»»

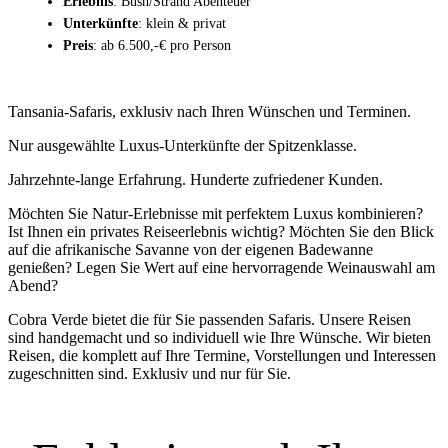
Erlebnis
: Bush/Strand Abenteuer
Unterkünfte
: klein & privat
Preis
: ab 6.500,-€ pro Person
Tansania-Safaris, exklusiv nach Ihren Wünschen und Terminen.
Nur ausgewählte Luxus-Unterkünfte der Spitzenklasse.
Jahrzehnte-lange Erfahrung. Hunderte zufriedener Kunden.
Möchten Sie Natur-Erlebnisse mit perfektem Luxus kombinieren?
Ist Ihnen ein privates Reiseerlebnis wichtig? Möchten Sie den Blick
auf die afrikanische Savanne von der eigenen Badewanne
genießen? Legen Sie Wert auf eine hervorragende Weinauswahl am
Abend?
Cobra Verde bietet die für Sie passenden Safaris. Unsere Reisen
sind handgemacht und so individuell wie Ihre Wünsche. Wir bieten
Reisen, die komplett auf Ihre Termine, Vorstellungen und Interessen
zugeschnitten sind. Exklusiv und nur für Sie.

««

Whenever a line includes the word "Luxus", pull it out of the entries.

Nur ausgewählte Luxus-Unterkünfte der Spitzenklasse.
Möchten Sie Natur-Erlebnisse mit perfektem Luxus kombinieren?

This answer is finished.